***** Task input

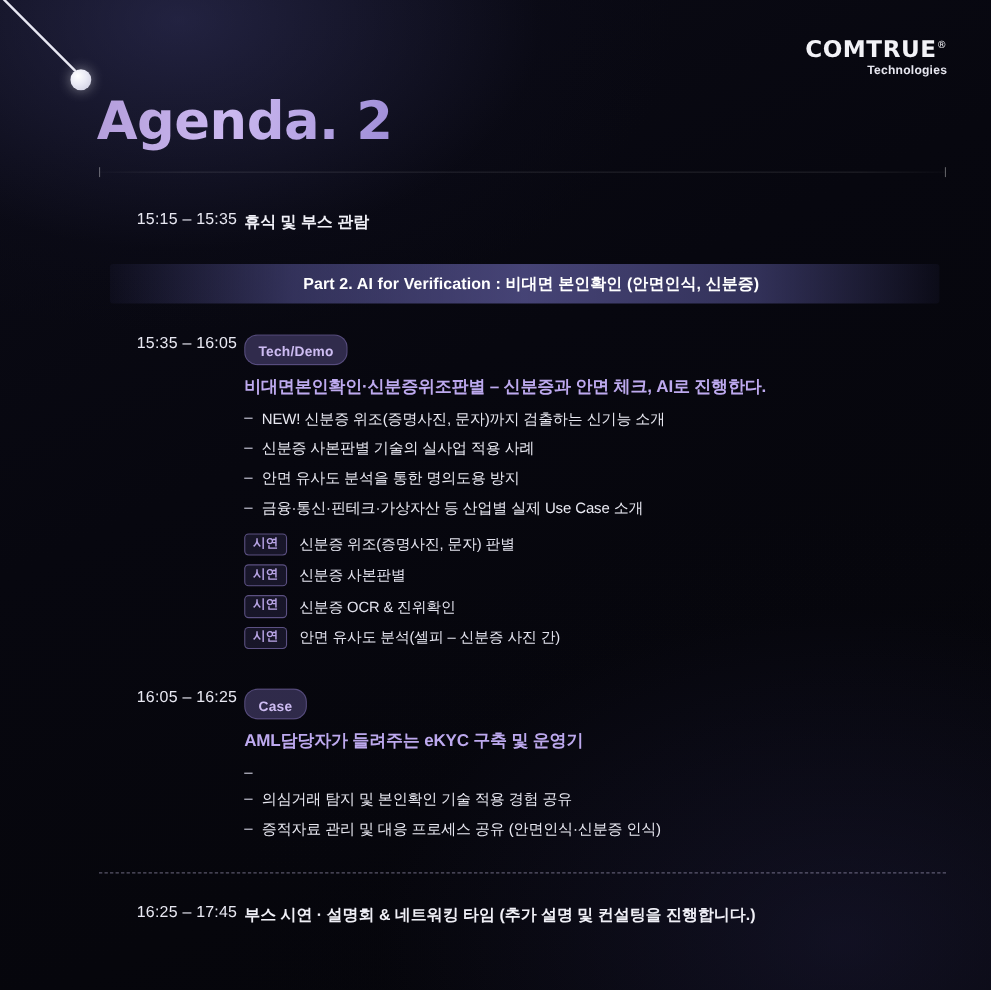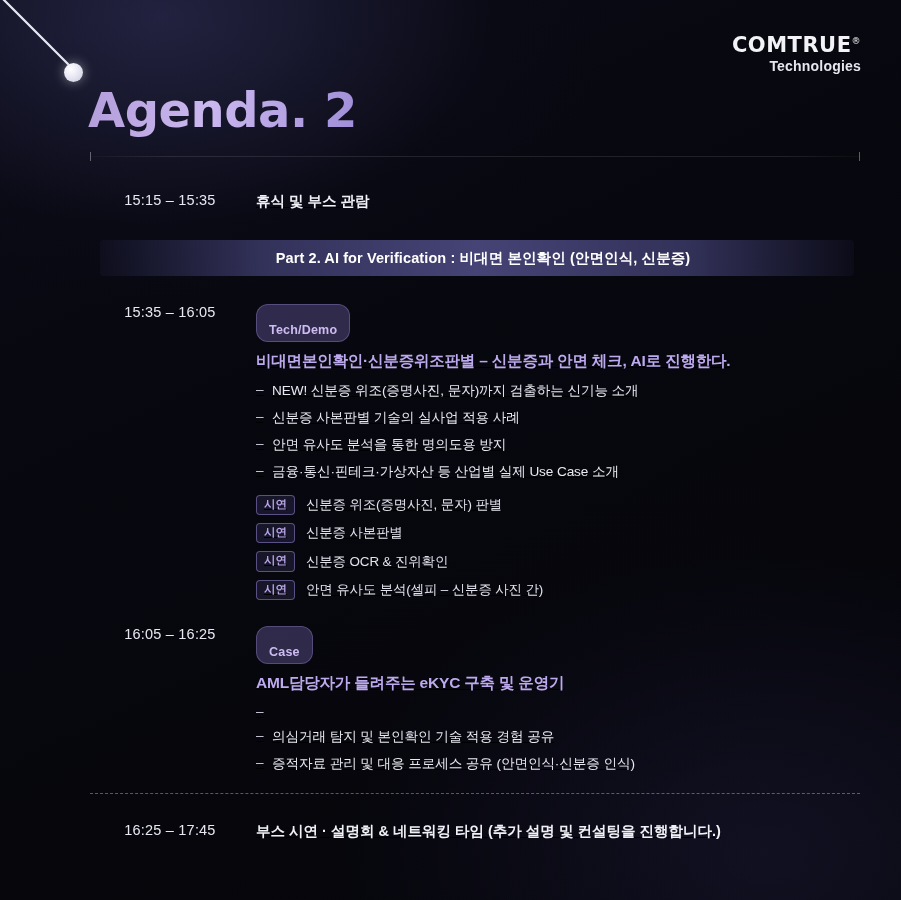--- a/index.html
+++ b/index.html
@@ -55,7 +55,7 @@
     font-weight: normal;
   }
   .logo-sub {
-    font-size: 14px;
+    font-size: 11px;
     font-weight: bold;
     color: #e6e6ef;
     letter-spacing: 0.2px;

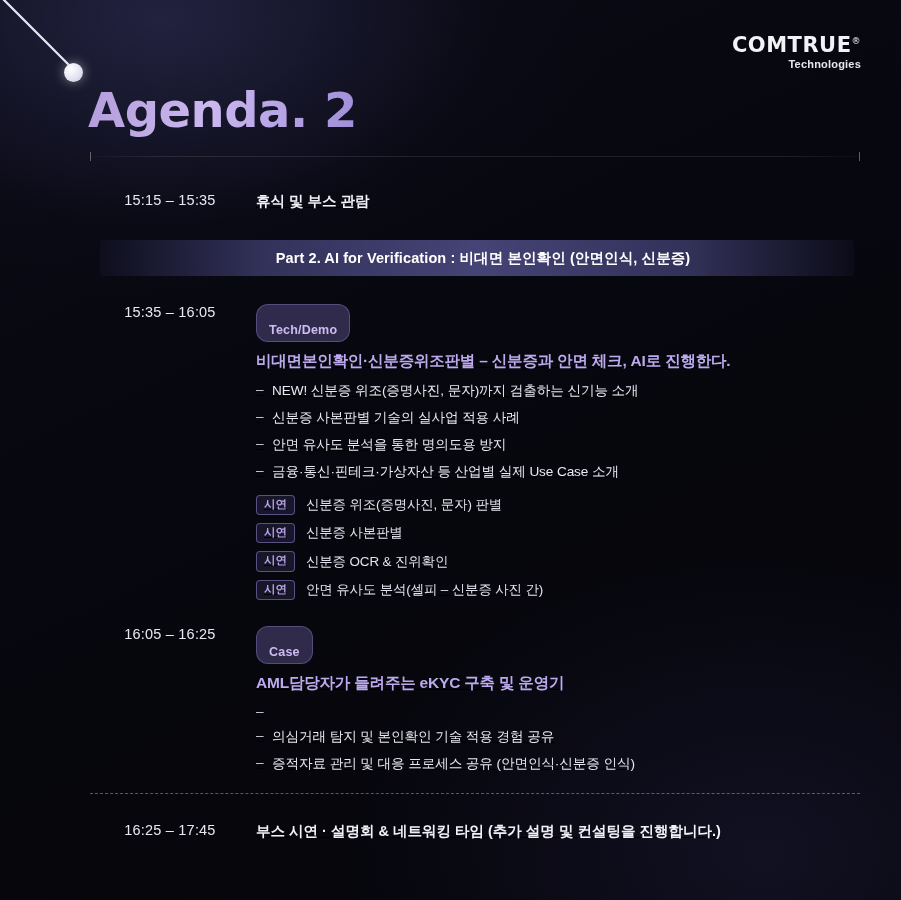--- a/index.html
+++ b/index.html
@@ -112,7 +112,7 @@
     white-space: nowrap;
     text-align: center;
   }
-  .content { position: absolute; left: 256px; right: 40px; text-decoration: underline; }
+  .content { position: absolute; left: 222px; right: 40px; }
 
   .plain-text {
     color: #f0f0f7;

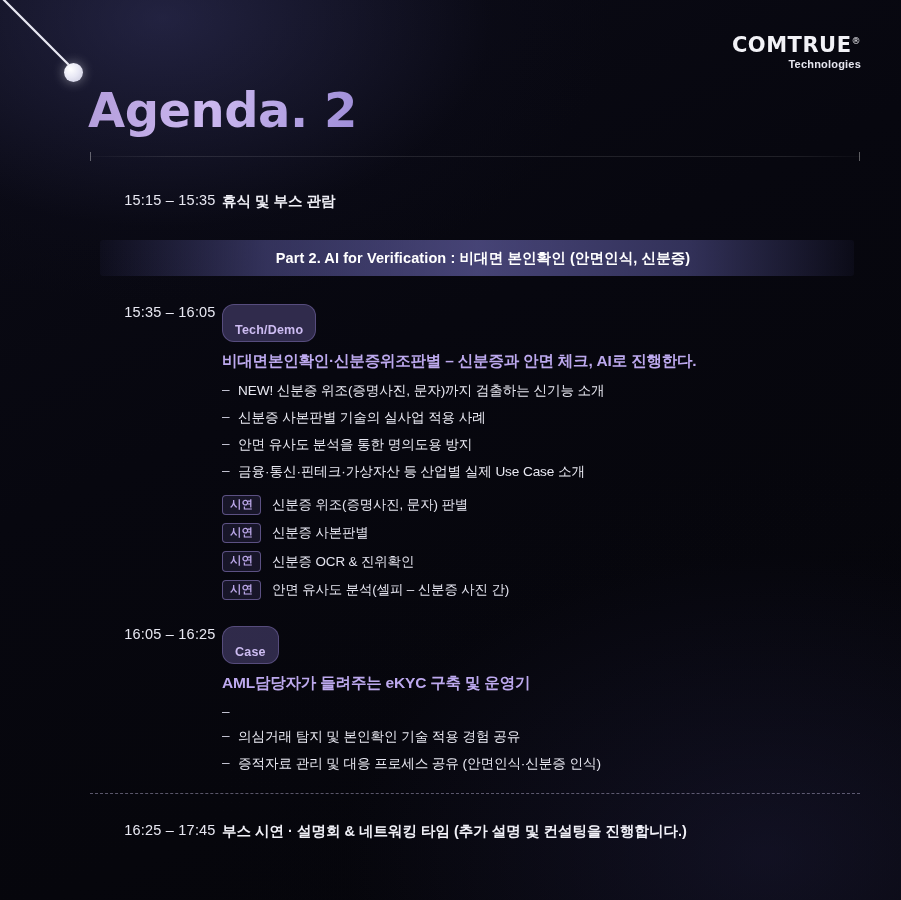--- a/index.html
+++ b/index.html
@@ -141,7 +141,7 @@
   .pill {
     display: inline-block;
     border-radius: 12px;
-    padding: 18px 12px 4px;
+    padding: 8px 12px 4px;
     font-size: 12.5px;
     font-weight: bold;
     color: #cdbcf2;

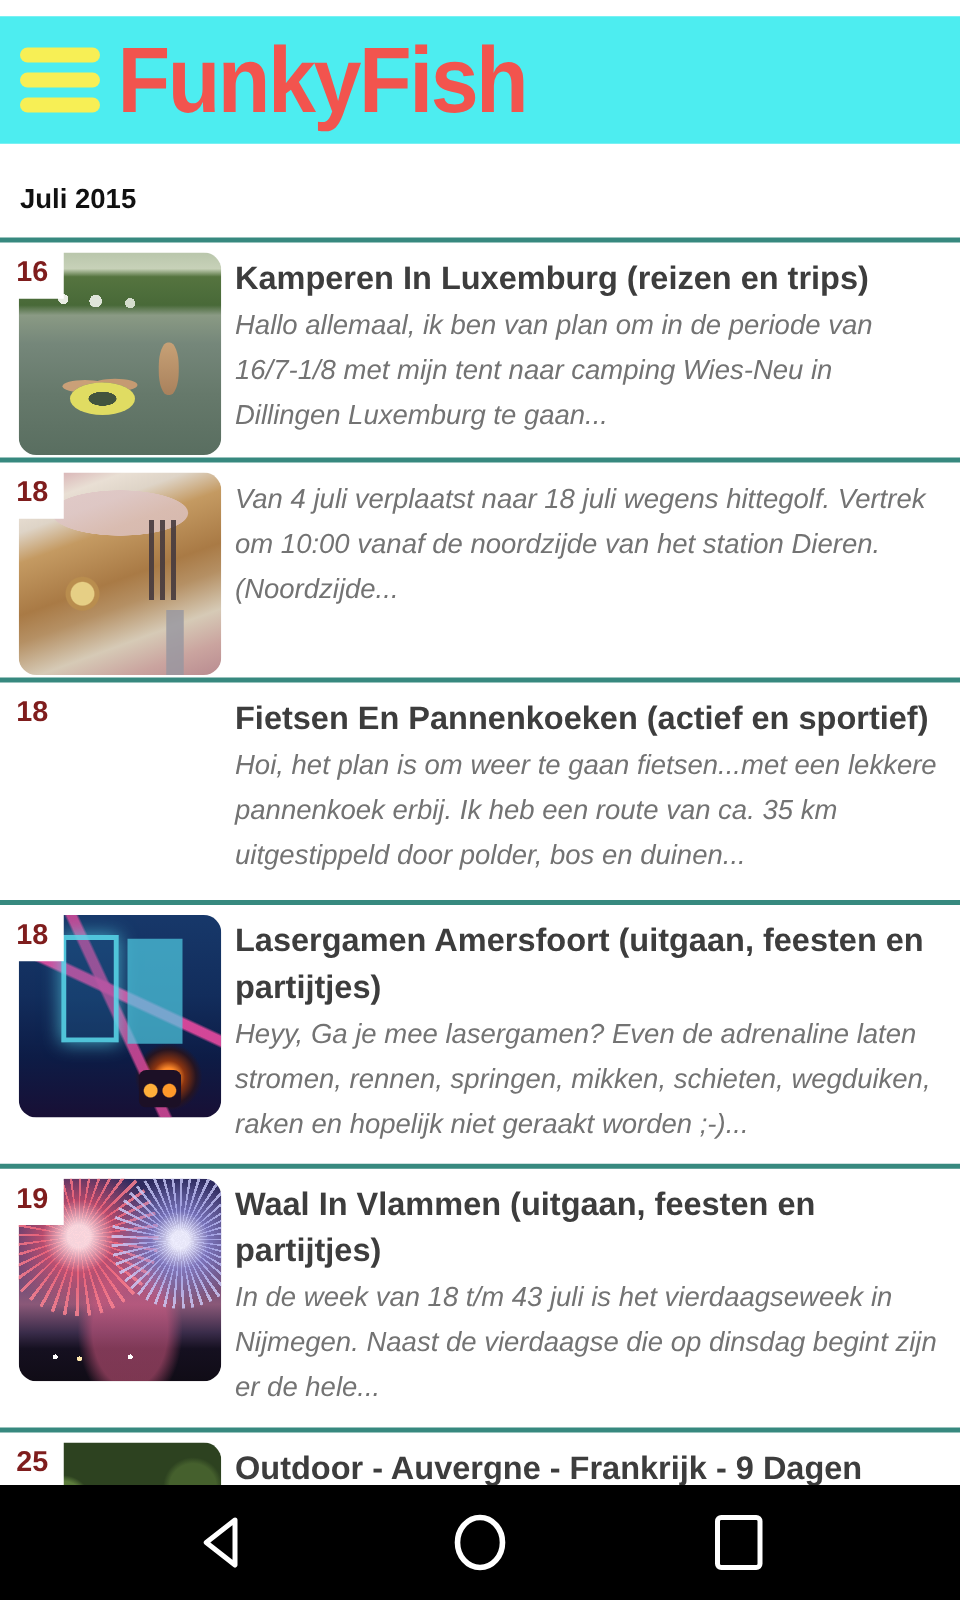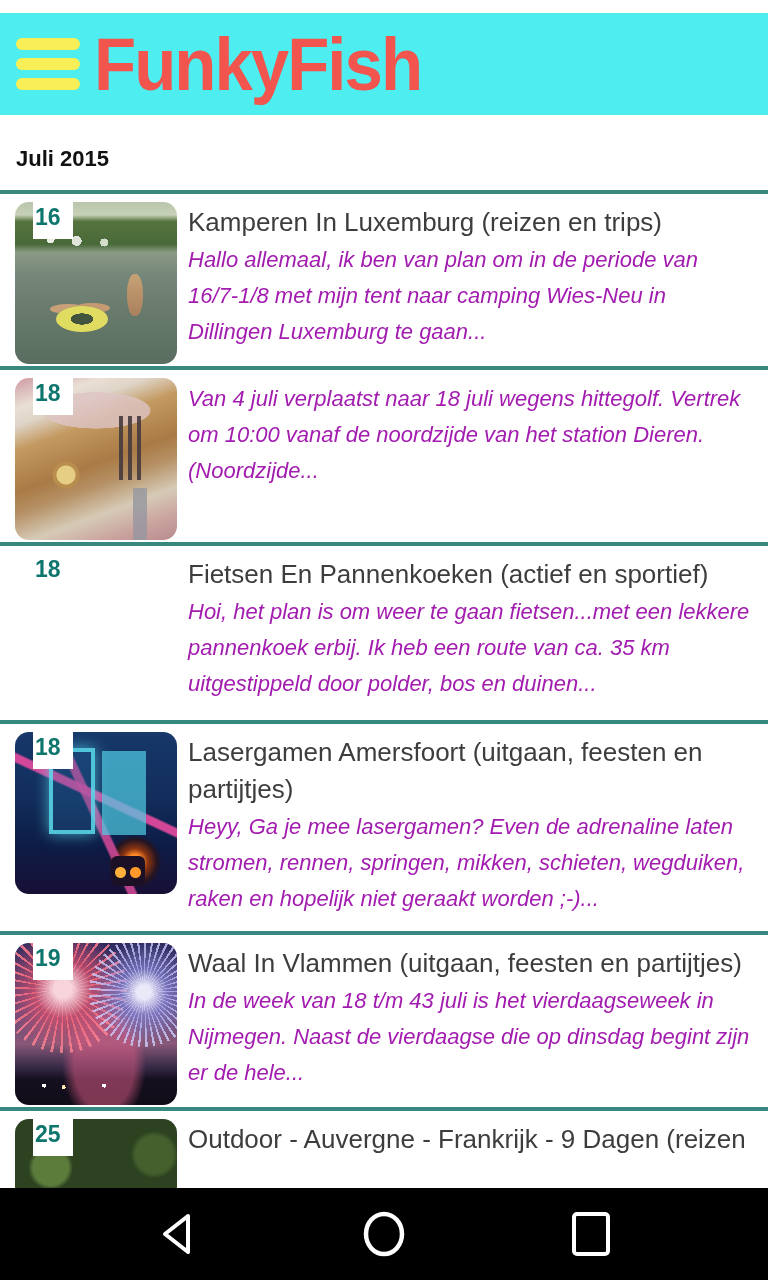--- a/index.html
+++ b/index.html
@@ -24,8 +24,8 @@
   .event.no-thumb { min-height:178px; }
   .event-title { font-size:26px; line-height:37px; color:#3D3D3D; font-weight:400; }
   .event-desc { font-size:22px; line-height:36px; color:#a21caf; font-style:italic; margin-top:1px; }
-  .day-badge { position:absolute; left:33px; top:5px; z-index:2; background:#fff;
-    font-size:23px; font-weight:bold; color:#0f766e; padding:5px 12px 8px 2px; }
+  .day-badge { position:absolute; left:11px; top:5px; z-index:2; background:#fff;
+    font-size:23px; font-weight:bold; color:#7f1d1d; padding:5px 12px 8px 2px; }
   .thumb { position:absolute; left:15px; top:8px; width:162px; height:162px; border-radius:14px;
     overflow:hidden; z-index:1; }
   .thumb::before, .thumb::after { content:""; position:absolute; }

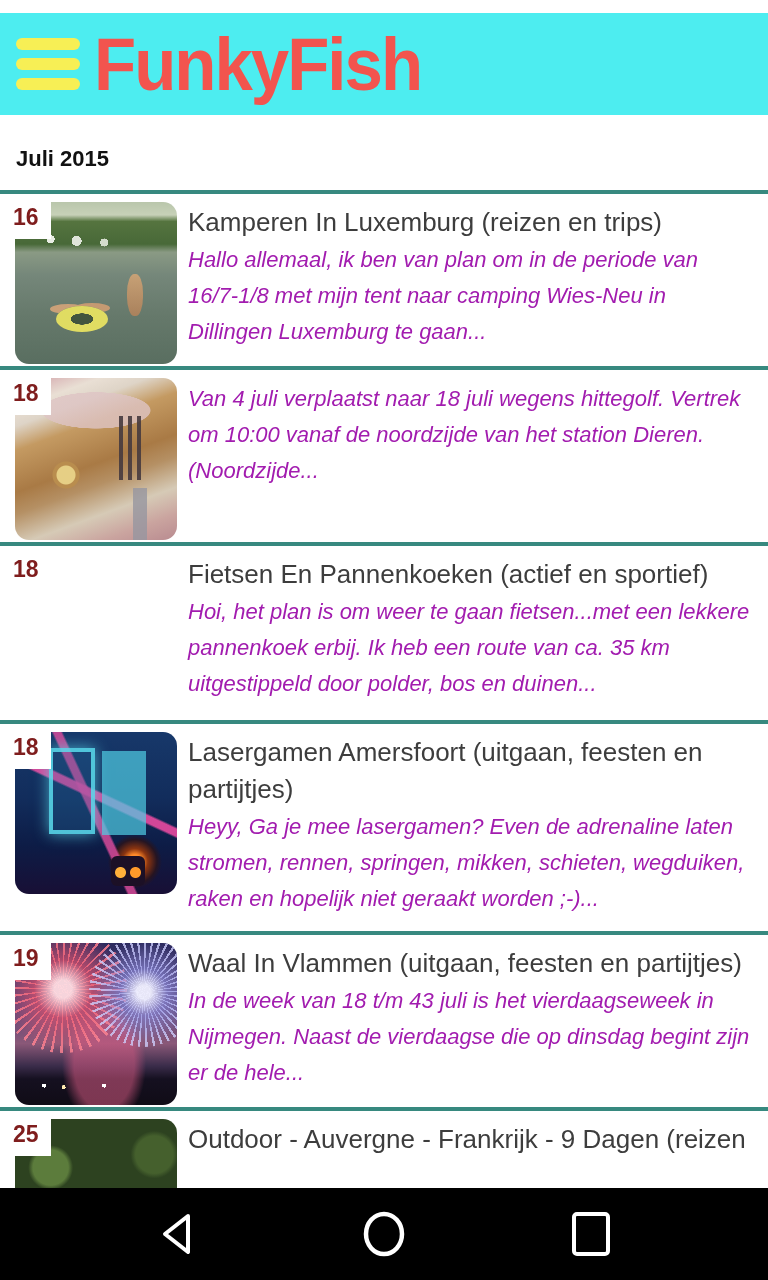--- a/index.html
+++ b/index.html
@@ -22,7 +22,7 @@
   .event-list { width:768px; }
   .event { position:relative; border-top:4px solid #37897F; padding:10px 18px 14px 188px; min-height:176px; cursor:pointer; }
   .event.no-thumb { min-height:178px; }
-  .event-title { font-size:26px; line-height:37px; color:#3D3D3D; font-weight:400; }
+  .event-title { font-size:26px; line-height:37px; color:#3D3D3D; font-weight:700; }
   .event-desc { font-size:22px; line-height:36px; color:#a21caf; font-style:italic; margin-top:1px; }
   .day-badge { position:absolute; left:11px; top:5px; z-index:2; background:#fff;
     font-size:23px; font-weight:bold; color:#7f1d1d; padding:5px 12px 8px 2px; }

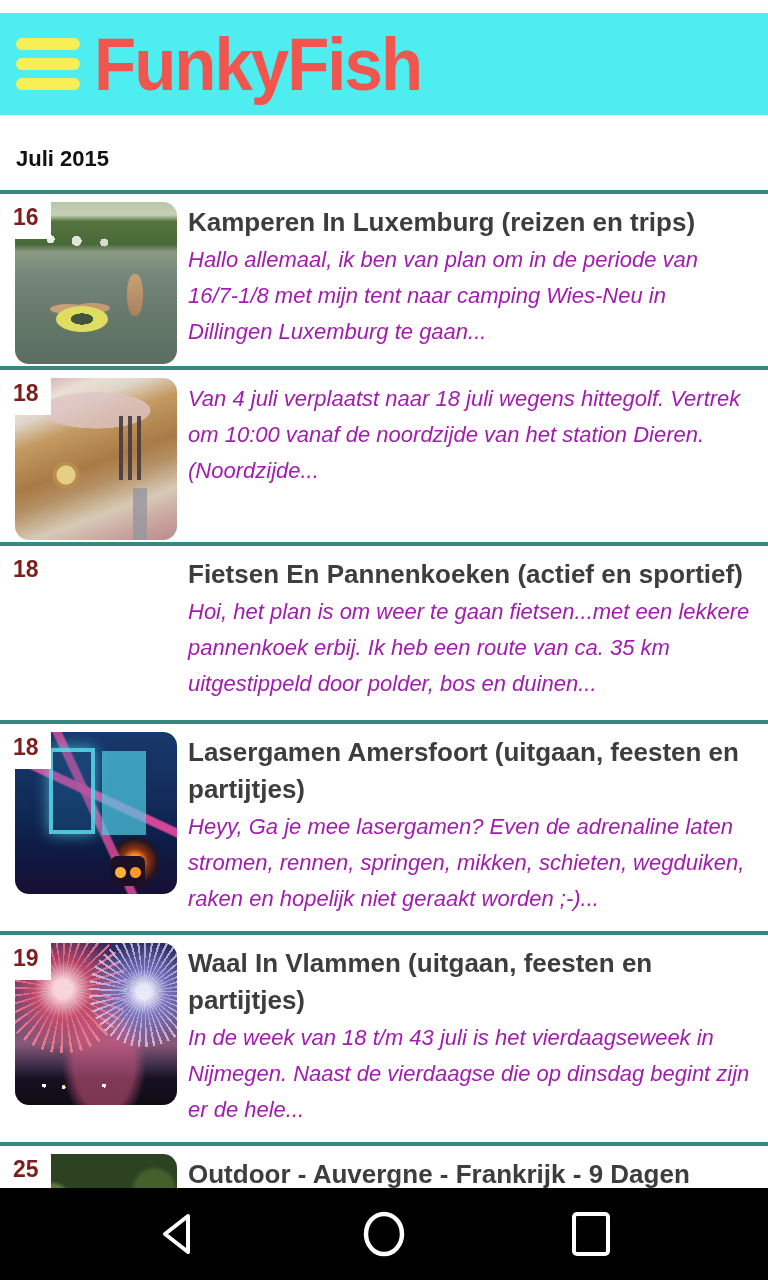--- a/index.html
+++ b/index.html
@@ -23,7 +23,7 @@
   .event { position:relative; border-top:4px solid #37897F; padding:10px 18px 14px 188px; min-height:176px; cursor:pointer; }
   .event.no-thumb { min-height:178px; }
   .event-title { font-size:26px; line-height:37px; color:#3D3D3D; font-weight:700; }
-  .event-desc { font-size:22px; line-height:36px; color:#a21caf; font-style:italic; margin-top:1px; }
+  .event-desc { font-size:22px; line-height:36px; color:#737373; font-style:italic; margin-top:1px; }
   .day-badge { position:absolute; left:11px; top:5px; z-index:2; background:#fff;
     font-size:23px; font-weight:bold; color:#7f1d1d; padding:5px 12px 8px 2px; }
   .thumb { position:absolute; left:15px; top:8px; width:162px; height:162px; border-radius:14px;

**********

_Request:_
Return word for word the lines from the beginning of the entries through the line that contains "absolute; left: 256px;", both ends included, but no pictures.

_Task result:_
--- a/index.html
+++ b/index.html
@@ -55,7 +55,7 @@
     font-weight: normal;
   }
   .logo-sub {
-    font-size: 14px;
+    font-size: 11px;
     font-weight: bold;
     color: #e6e6ef;
     letter-spacing: 0.2px;

--- a/index.html
+++ b/index.html
@@ -112,7 +112,7 @@
     white-space: nowrap;
     text-align: center;
   }
-  .content { position: absolute; left: 256px; right: 40px; text-decoration: underline; }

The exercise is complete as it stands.